Haltung der Bundesregierung zur unzureichenden Umsetzung der EU-Richtlinien zum Schutz des Wassers vor Nitrateinträgen

Frau Präsidentin! Meine sehr verehrten Damen und Herren! Liebe Kolleginnen und Kollegen! Herr Kollege Ostendorff, ich stimme Ihnen zu: 6 : 0 ist ein klares Ergebnis. 6 : 0 ist ein schlechtes Ergebnis. Ich rede im Übrigen nicht vom Fußball. Ich rede von der Entscheidung des Europäischen Gerichtshofes in der vergangenen Woche, die allen sechs Klagepunkten, die die Europäische Kommission gegen Deutschland vorgebracht hat bezüglich der deutschen Umsetzung der Düngemittelrichtlinie von 2006 in nationales Recht, stattgegeben hat. Ich will überhaupt nicht drumherum reden, es ist eindeutig: Wir haben die alte Düngemittelrichtlinie mit der alten Düngemittelverordnung nicht ausreichend entsprechend den Vorgaben der Europäischen Union umgesetzt.
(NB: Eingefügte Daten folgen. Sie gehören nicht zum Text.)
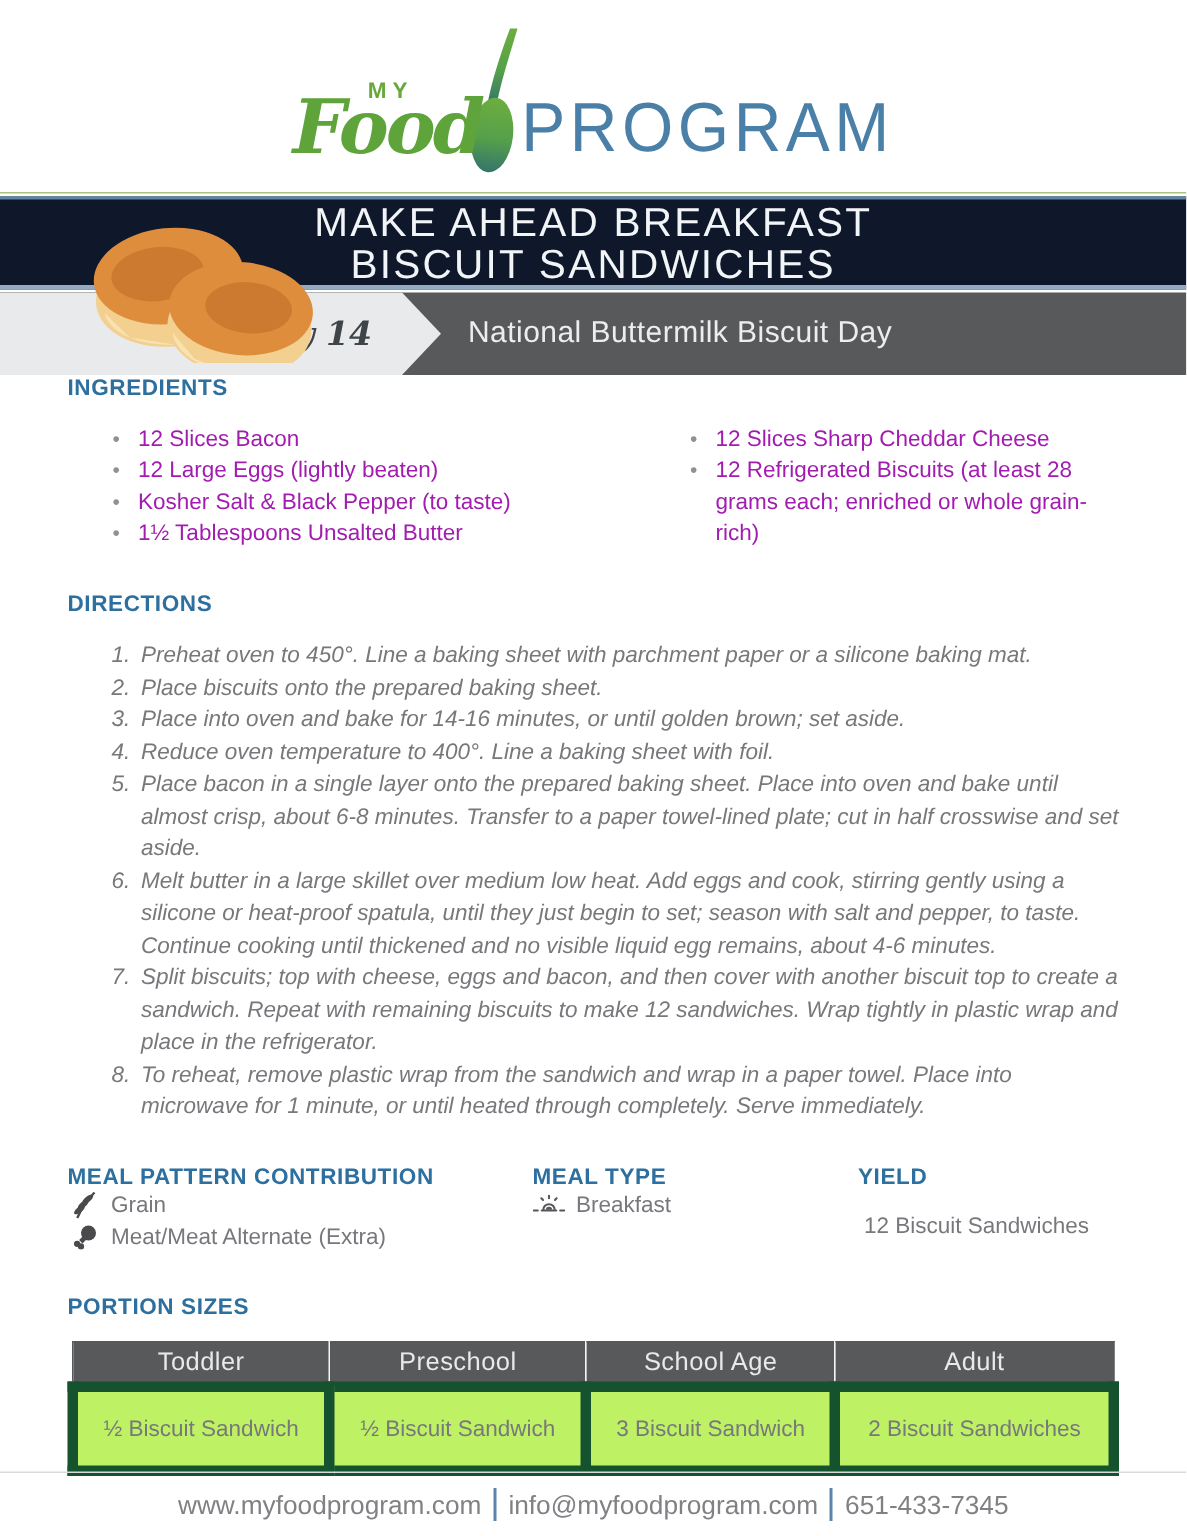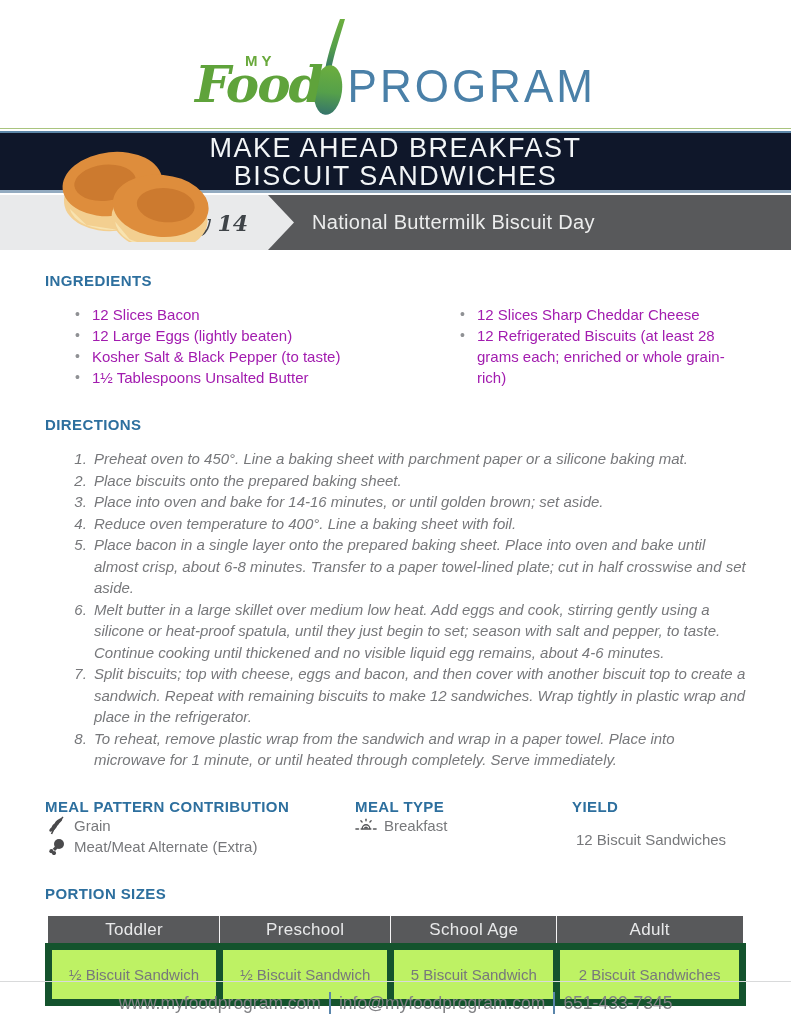--- a/index.html
+++ b/index.html
@@ -62,7 +62,7 @@
     color: #2d6f9e; font-weight: bold; font-size: 15px; letter-spacing: 0.4px;
   }
 
-  .ingredients { margin-top: 22px; }
+  .ingredients { }
   .ing-cols { display: flex; margin-top: 15px; }
   .ing-col-left { width: 355px; }
   .ing-col-right { flex: 1; }

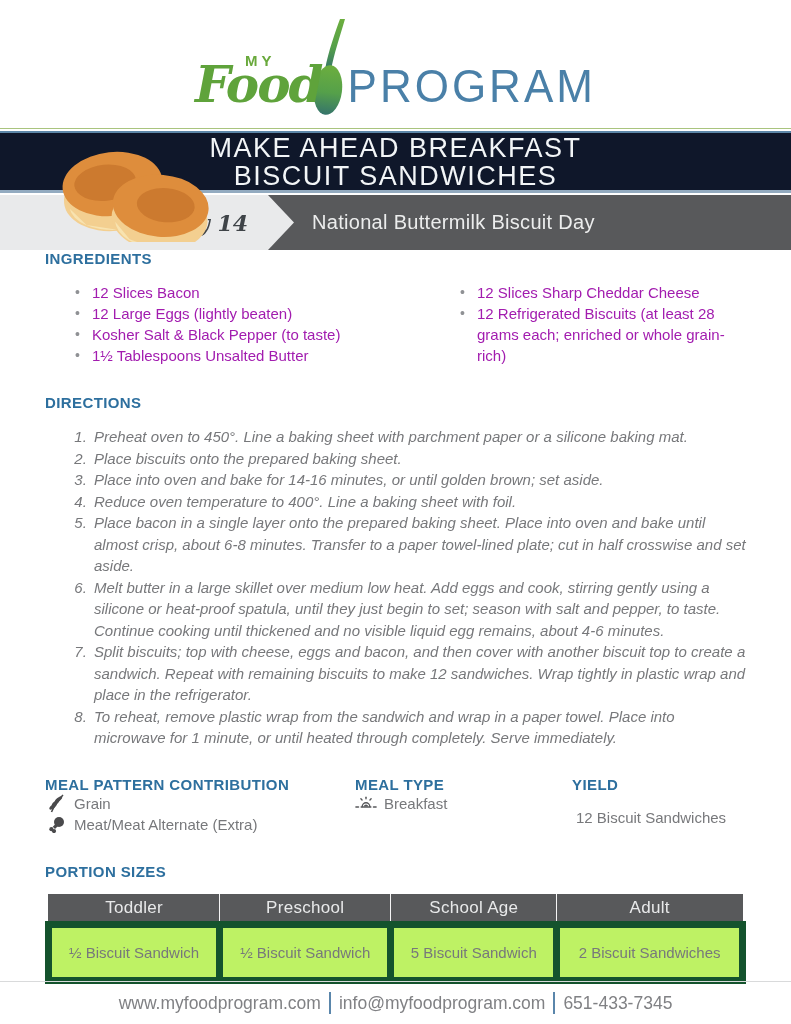--- a/index.html
+++ b/index.html
@@ -269,7 +269,7 @@
           <tr>
             <td>½ Biscuit Sandwich</td>
             <td>½ Biscuit Sandwich</td>
-            <td>5 Biscuit Sandwich</td>
+            <td>3 Biscuit Sandwich</td>
             <td>2 Biscuit Sandwiches</td>
           </tr>
         </tbody>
Ich will aber noch einen anderen Punkt nennen, ohne das als Entschuldigung zu werten oder damit auszuweichen: Wir können in ganz Europa beobachten, dass alle Mitgliedstaaten der Europäischen Union, die eine intensive Tierhaltung betreiben – in bestimmten Regionen oder überwiegend –, vergleichbare Probleme wie Deutschland haben bei der Umsetzung dieser Düngemittelrichtlinie. Es hagelt Vertragsverletzungsverfahren, Vorverfahren, europäische Gerichtsverfahren und Niederlagen vor dem Europäischen Gerichtshof. Ich will zwei Dinge damit feststellen:

Punkt eins. Es ist in der Tat objektiv schwierig, die Vorgaben für mehr Wasserschutz umzusetzen – den wir alle wollen; das ist in der Tat richtig –, wenn man gleichzeitig Strukturbrüche in der Landwirtschaft verhindern will. Das scheint bei den Grünen überhaupt keine Rolle zu spielen.

(Beifall bei der CDU/CSU sowie bei Abgeordneten der FDP – Katrin Göring-Eckardt [BÜNDNIS 90/DIE GRÜNEN]: Billig!)

Zweiter Punkt. Es ist doch ziemlich eindeutig, glaube ich, dass auch die EU-Richtlinie – auch im Lichte neuer wissenschaftlicher Erkenntnisse – Fallstricke hat, die nicht unbedingt das Ziel erfüllen, das wir alle erreichen wollen. Deswegen glaube ich, dass in der nächsten Legislaturperiode des Europäischen Parlamentes eine gründliche Evaluierung stattfinden muss, die möglicherweise auch zu Anpassungen und Novellierungen führt.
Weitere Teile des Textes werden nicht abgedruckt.